Text excerpt.

====

1.  That he is required to maintain the proper licensing required by his industry.

2.  That he is not an employee of the company.

3.  That he is aware that payments to him will be reported to the IRS via 1099’s (if annual total is greater than $600.00).

4.  That he must carry his own health, worker’s compensation and business insurance.

5.  That he understands the job to be performed.

6.  That he is able and willing to perform the work without any training by the company.

7.  That he will use his own resources to complete the job.

8.  That he will invoice the company for services rendered.

9.  That he is free to provide services to other companies.

10. That he is aware of the standard of satisfaction expected by the company; and

11. That his work will not be deemed satisfactory if not in compliance with such standards.

            The less control exercised over their work schedule and how they do the job, the stronger your evidence is that they are not employees of your company. To further protect yourself, do not identify them as employees of your company (verbally or in writing, i.e. [business cards, contract proposals, etc.]).  The use of “Independent Contractor” and “Work for Hire” agreements lays the foundation that the service p provider is an independent contractor and not an employee of your company.

====

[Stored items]

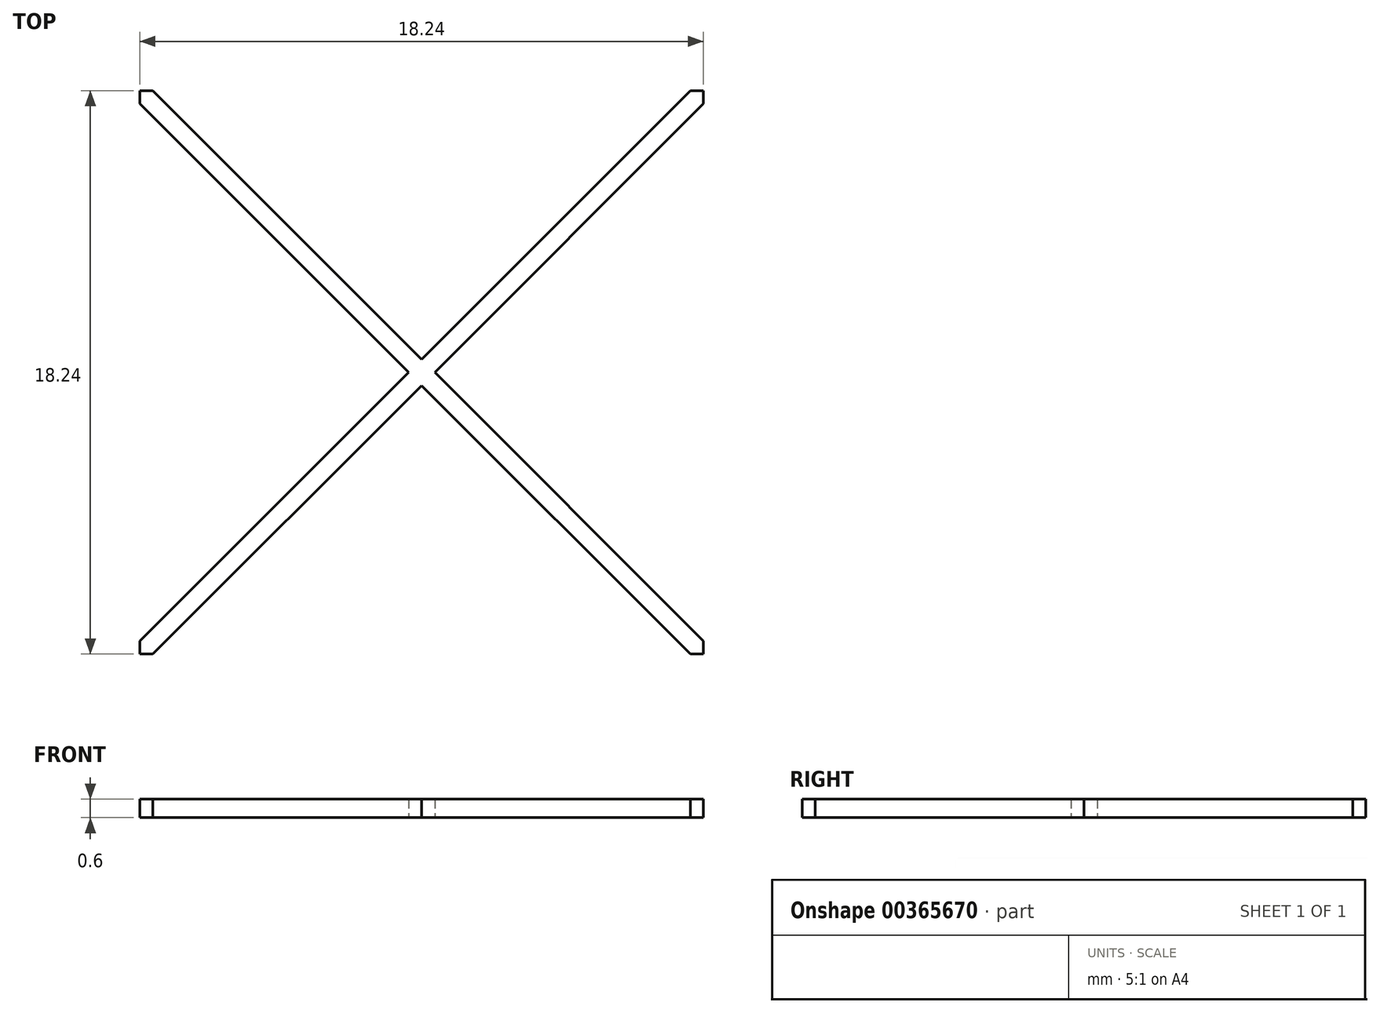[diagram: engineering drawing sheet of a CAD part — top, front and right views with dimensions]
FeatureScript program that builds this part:
annotation { "Feature Type Name" : "Feature", "Feature Type Description" : "" }
export const myFeature = defineFeature(function(context is Context, id is Id, definition is map)
    precondition{}
    {
        {
            var Q0;
            Q0=qCreatedBy(makeId("Top.planeOp"),FACE);
            var sketch = newSketch(context, id + "F0", { "sketchPlane" : qUnion([Q0])});
            skPoint(sketch, "E0", {"position": v(0, 0) * mm});
            skPoint(sketch, "E1", {"position": v(0, -9.12) * mm});
            skPoint(sketch, "E2", {"position": v(9.12, 0) * mm});
            skPoint(sketch, "E3", {"position": v(-9.12, 0) * mm});
            skPoint(sketch, "E4", {"position": v(0, 9.12) * mm});
            skPoint(sketch, "E5", {"position": v(-9.12, -9.12) * mm});
            skLineSegment(sketch, "E6.bottom", {"start": v(-9.12, -9.12) * mm, "end": v(9.12, -9.12) * mm});
            skLineSegment(sketch, "E6.top", {"start": v(-9.12, 9.12) * mm, "end": v(9.12, 9.12) * mm});
            skLineSegment(sketch, "E6.left", {"start": v(-9.12, -9.12) * mm, "end": v(-9.12, 9.12) * mm});
            skLineSegment(sketch, "E6.right", {"start": v(9.12, -9.12) * mm, "end": v(9.12, 9.12) * mm});
            skLineSegment(sketch, "E7", {"start": v(-9.12, -9.12) * mm, "end": v(9.12, 9.12) * mm});
            skLineSegment(sketch, "E8", {"start": v(9.12, -9.12) * mm, "end": v(-9.12, 9.12) * mm});
            skLineSegment(sketch, "E9", {"start": v(-8.7, -9.12) * mm, "end": v(9.12, 8.7) * mm});
            skLineSegment(sketch, "E10", {"start": v(-9.12, -8.7) * mm, "end": v(8.7, 9.12) * mm});
            skLineSegment(sketch, "E11", {"start": v(8.7, -9.12) * mm, "end": v(-9.12, 8.7) * mm});
            skLineSegment(sketch, "E12", {"start": v(9.12, -8.7) * mm, "end": v(-8.7, 9.12) * mm});
            skSolve(sketch);
        }
        {
            var Q0;
            {var subQ0=sQuery(id+"F0.wireOp",EDGE,"E8");var subQ5=sQuery(id+"F0.wireOp",EDGE,"E10");var subQ6=makeQuery(id+"F0.imprint","INTERSECT",VERTEX,{"derivedFrom":[subQ0,subQ5]});Q0=makeQuery(id+"F0.imprint","IMPRINT",FACE,{"disambiguationData":[TD([[makeQuery(id+"F0.imprint","IMPRINT",EDGE,{"disambiguationData":[TD([[subQ6,1.0]])],"derivedFrom":subQ5}),1.0]])]});}
            var Q1;
            {var subQ0=sQuery(id+"F0.wireOp",EDGE,"E8");var subQ5=sQuery(id+"F0.wireOp",EDGE,"E9");var subQ6=makeQuery(id+"F0.imprint","INTERSECT",VERTEX,{"derivedFrom":[subQ0,subQ5]});Q1=makeQuery(id+"F0.imprint","IMPRINT",FACE,{"disambiguationData":[TD([[makeQuery(id+"F0.imprint","IMPRINT",EDGE,{"disambiguationData":[TD([[subQ6,-1.0]])],"derivedFrom":subQ5}),-1.0]])]});}
            var Q2;
            {var subQ0=sQuery(id+"F0.wireOp",EDGE,"E8");var subQ1=sQuery(id+"F0.wireOp",EDGE,"E7");var subQ2=makeQuery(id+"F0.imprint","INTERSECT",VERTEX,{"derivedFrom":[subQ1,subQ0]});Q2=makeQuery(id+"F0.imprint","IMPRINT",FACE,{"disambiguationData":[TD([[makeQuery(id+"F0.imprint","IMPRINT",EDGE,{"disambiguationData":[TD([[subQ2,-1.0]])],"derivedFrom":subQ1}),1.0]])]});}
            var Q3;
            {var subQ0=sQuery(id+"F0.wireOp",EDGE,"E8");var subQ5=sQuery(id+"F0.wireOp",EDGE,"E9");var subQ6=makeQuery(id+"F0.imprint","INTERSECT",VERTEX,{"derivedFrom":[subQ0,subQ5]});Q3=makeQuery(id+"F0.imprint","IMPRINT",FACE,{"disambiguationData":[TD([[makeQuery(id+"F0.imprint","IMPRINT",EDGE,{"disambiguationData":[TD([[subQ6,1.0]])],"derivedFrom":subQ5}),-1.0]])]});}
            var Q4;
            {var subQ0=sQuery(id+"F0.wireOp",EDGE,"E8");var subQ5=sQuery(id+"F0.wireOp",EDGE,"E10");var subQ6=makeQuery(id+"F0.imprint","INTERSECT",VERTEX,{"derivedFrom":[subQ0,subQ5]});Q4=makeQuery(id+"F0.imprint","IMPRINT",FACE,{"disambiguationData":[TD([[makeQuery(id+"F0.imprint","IMPRINT",EDGE,{"disambiguationData":[TD([[subQ6,-1.0]])],"derivedFrom":subQ5}),1.0]])]});}
            var Q5;
            {var subQ0=sQuery(id+"F0.wireOp",EDGE,"E11");var subQ1=sQuery(id+"F0.wireOp",EDGE,"E7");var subQ2=makeQuery(id+"F0.imprint","INTERSECT",VERTEX,{"derivedFrom":[subQ1,subQ0]});Q5=makeQuery(id+"F0.imprint","IMPRINT",FACE,{"disambiguationData":[TD([[makeQuery(id+"F0.imprint","IMPRINT",EDGE,{"disambiguationData":[TD([[subQ2,-1.0]])],"derivedFrom":subQ1}),-1.0]])]});}
            var Q6;
            {var subQ0=sQuery(id+"F0.wireOp",EDGE,"E11");var subQ1=sQuery(id+"F0.wireOp",EDGE,"E7");var subQ2=makeQuery(id+"F0.imprint","INTERSECT",VERTEX,{"derivedFrom":[subQ1,subQ0]});Q6=makeQuery(id+"F0.imprint","IMPRINT",FACE,{"disambiguationData":[TD([[makeQuery(id+"F0.imprint","IMPRINT",EDGE,{"disambiguationData":[TD([[subQ2,-1.0]])],"derivedFrom":subQ1}),1.0]])]});}
            var Q7;
            {var subQ1=sQuery(id+"F0.wireOp",EDGE,"E6.bottom");var subQ3=sQuery(id+"F0.wireOp",EDGE,"E9");var subQ4=makeQuery(id+"F0.imprint","INTERSECT",VERTEX,{"derivedFrom":[subQ1,subQ3]});Q7=makeQuery(id+"F0.imprint","IMPRINT",FACE,{"disambiguationData":[TD([[makeQuery(id+"F0.imprint","IMPRINT",EDGE,{"disambiguationData":[TD([[subQ4,-1.0]])],"derivedFrom":subQ3}),1.0]])]});}
            var Q8;
            {var subQ1=sQuery(id+"F0.wireOp",EDGE,"E6.right");var subQ3=sQuery(id+"F0.wireOp",EDGE,"E9");var subQ4=makeQuery(id+"F0.imprint","INTERSECT",VERTEX,{"derivedFrom":[subQ1,subQ3]});Q8=makeQuery(id+"F0.imprint","IMPRINT",FACE,{"disambiguationData":[TD([[makeQuery(id+"F0.imprint","IMPRINT",EDGE,{"disambiguationData":[TD([[subQ4,1.0]])],"derivedFrom":subQ3}),1.0]])]});}
            var Q9;
            {var subQ1=sQuery(id+"F0.wireOp",EDGE,"E6.left");var subQ3=sQuery(id+"F0.wireOp",EDGE,"E10");var subQ4=makeQuery(id+"F0.imprint","INTERSECT",VERTEX,{"derivedFrom":[subQ1,subQ3]});Q9=makeQuery(id+"F0.imprint","IMPRINT",FACE,{"disambiguationData":[TD([[makeQuery(id+"F0.imprint","IMPRINT",EDGE,{"disambiguationData":[TD([[subQ4,-1.0]])],"derivedFrom":subQ3}),-1.0]])]});}
            var Q10;
            {var subQ0=sQuery(id+"F0.wireOp",EDGE,"E8");var subQ1=sQuery(id+"F0.wireOp",EDGE,"E7");var subQ2=makeQuery(id+"F0.imprint","INTERSECT",VERTEX,{"derivedFrom":[subQ1,subQ0]});Q10=makeQuery(id+"F0.imprint","IMPRINT",FACE,{"disambiguationData":[TD([[makeQuery(id+"F0.imprint","IMPRINT",EDGE,{"disambiguationData":[TD([[subQ2,-1.0]])],"derivedFrom":subQ1}),-1.0]])]});}
            var Q11;
            {var subQ1=sQuery(id+"F0.wireOp",EDGE,"E6.top");var subQ3=sQuery(id+"F0.wireOp",EDGE,"E10");var subQ4=makeQuery(id+"F0.imprint","INTERSECT",VERTEX,{"derivedFrom":[subQ1,subQ3]});Q11=makeQuery(id+"F0.imprint","IMPRINT",FACE,{"disambiguationData":[TD([[makeQuery(id+"F0.imprint","IMPRINT",EDGE,{"disambiguationData":[TD([[subQ4,1.0]])],"derivedFrom":subQ3}),-1.0]])]});}
            extrude(context, id + "F1", {"entities" : qUnion([Q0, Q1, Q2, Q3, Q4, Q5, Q6, Q7, Q8, Q9, Q10, Q11]), "depth" : 0.6 * mm});
        }
    });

====

Given problem 1. Which kinds of insurance does the text on independent contractors say he must carry himself?
Given problem 2. Count the lines in the rows that contain the string "qUnion", with case counting, and reply with the number alone.

Full response 1. Health insurance, worker's compensation insurance, and business insurance.

Full response 2. 2